The gift card scam is surprisingly effective, especially when it's a spear-phishing campaign. Go after somebody that reports to a C-level executive, with the message "This is for a company promotion, don't call me because I'm in a very important meeting" and you'd be surprised what the hit rate is. I know that at my previous employer, they had at least half a dozen employees in the past two or three years that actually fell for it... at an average cost of about $1,000 each, charged on their company credit card.
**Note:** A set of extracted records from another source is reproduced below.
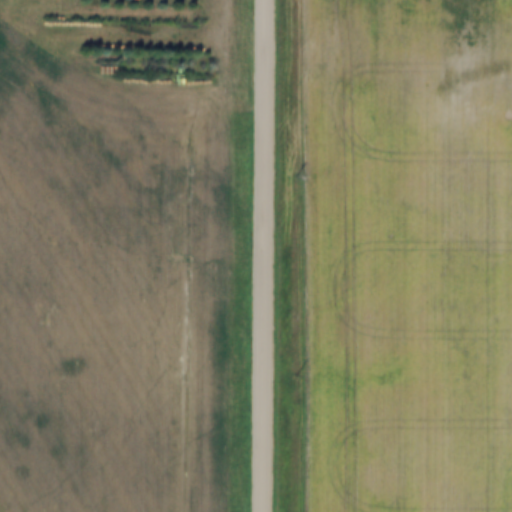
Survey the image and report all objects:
road: (270, 256)
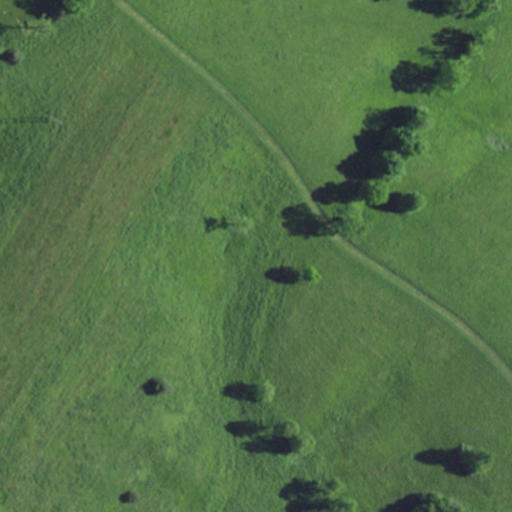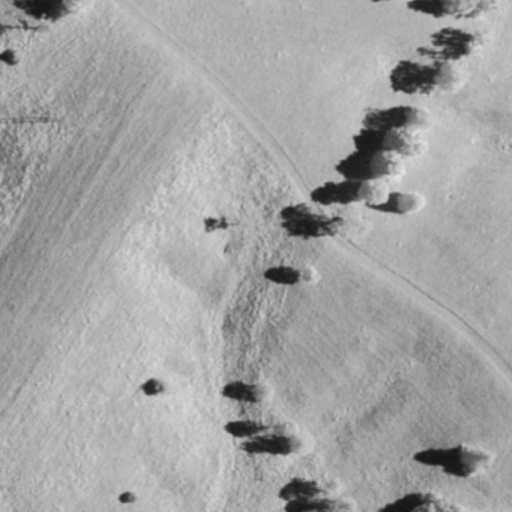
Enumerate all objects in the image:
road: (308, 196)
crop: (256, 256)
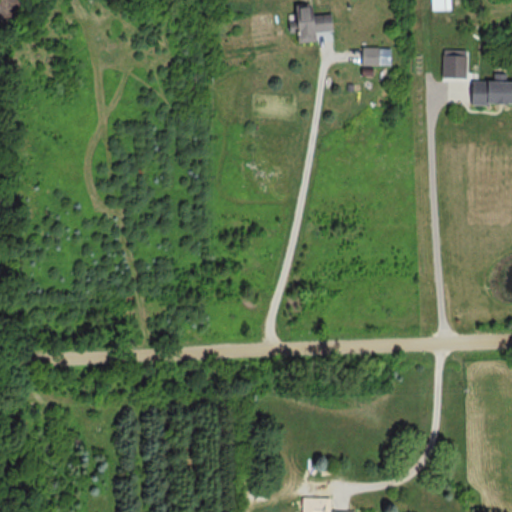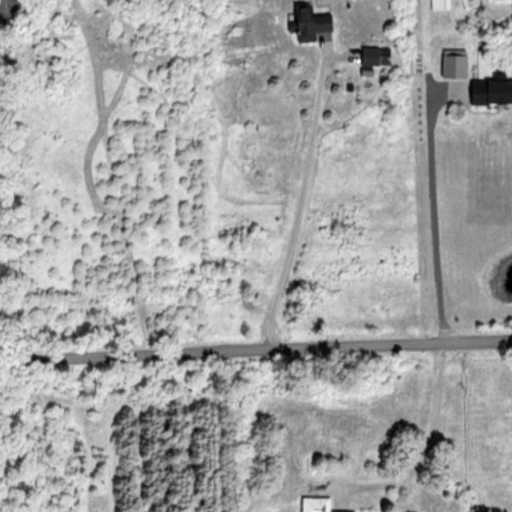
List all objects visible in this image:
building: (440, 5)
building: (309, 22)
building: (370, 56)
building: (491, 90)
road: (301, 204)
road: (436, 217)
road: (256, 347)
road: (430, 442)
building: (343, 511)
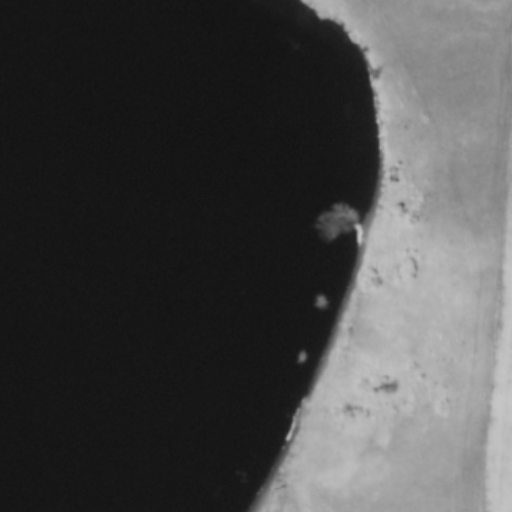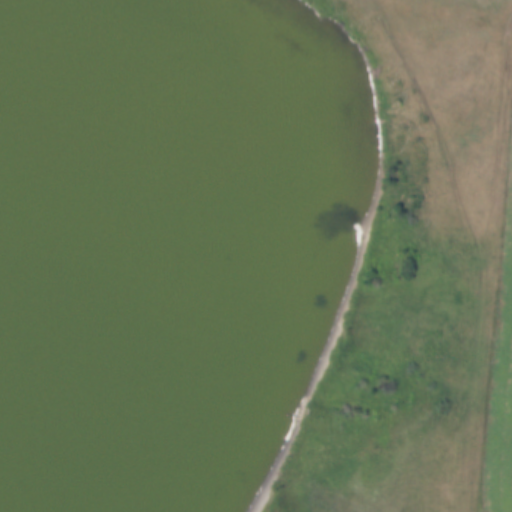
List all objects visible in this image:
road: (465, 245)
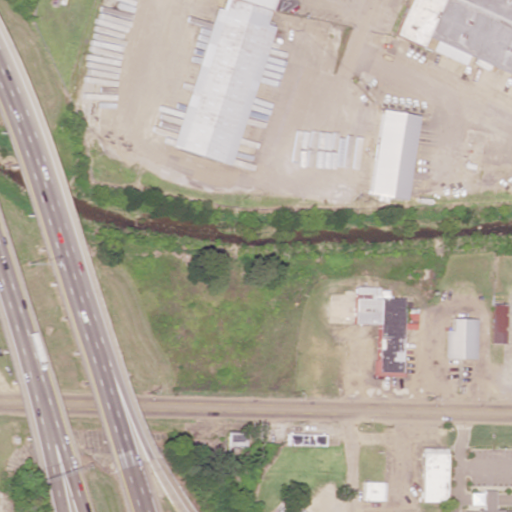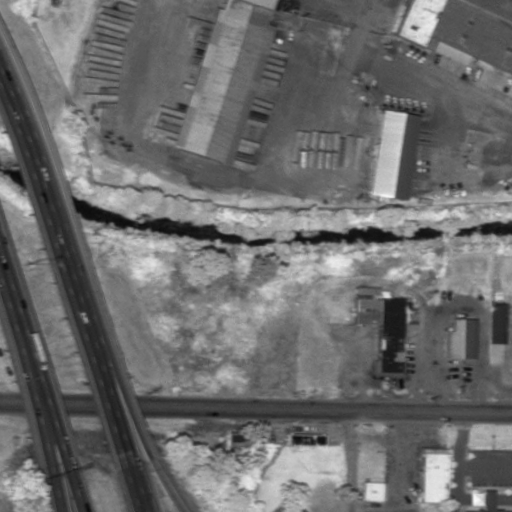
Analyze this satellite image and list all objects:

All of them had taken the company-mandated anti-phishing education classes... apparently to no avail.
 
Your assistance: check
Veterans: check
Hospice: check
COVID-19: check
Upward trajectory: check
Kindly: check

Any other boxes we can go for?
 
It'd be even better if NAR decides to get the last laugh and launch a real veteran's fundraiser :cool:

"We were subject to this spam email, but then we figred 'Hey, that's not a bad idea!'"
 
“Impact” twice in the same sentence. “Veterans“ with a capital V. “Upward trajectory” when hospice is pretty much always a downward trajectory with a variable glide slope no matter what anyone does.

I am surprised they didn’t also mention kittens, patriots, small children, Western Union, secret bank funds in an obscure African country, and an extension of your car’s warranty.
 
Any email with the word "kindly" is pretty much suspect... at least that's been my experience from 40+ years in IT.
One of our IS guys got an email purportedly from me that began with the word “kindly.” He immediately knew it couldn’t be from me. I’m no where near polite enough to begin any email with the word “kindly.” That and the comma splice. I’m old school enough that I care about my English usage. I use actual punctuation and would be embarrassed by an email with a comma splice. (Although, as this post demonstrates, I’m not above using a sentence fragment for effect.)
 
Gift cards..... : ( : ( : ( Red Flag
Improper conjunctions and misplaced or incorrect adjectives : ( Red Flag
A 'thrilling occupation' sigh.

There are times I wish that William Gibson's attack software from Neuromancer was real. Scammers deserve it. A couple million dead PC's would rapidly solve the problem.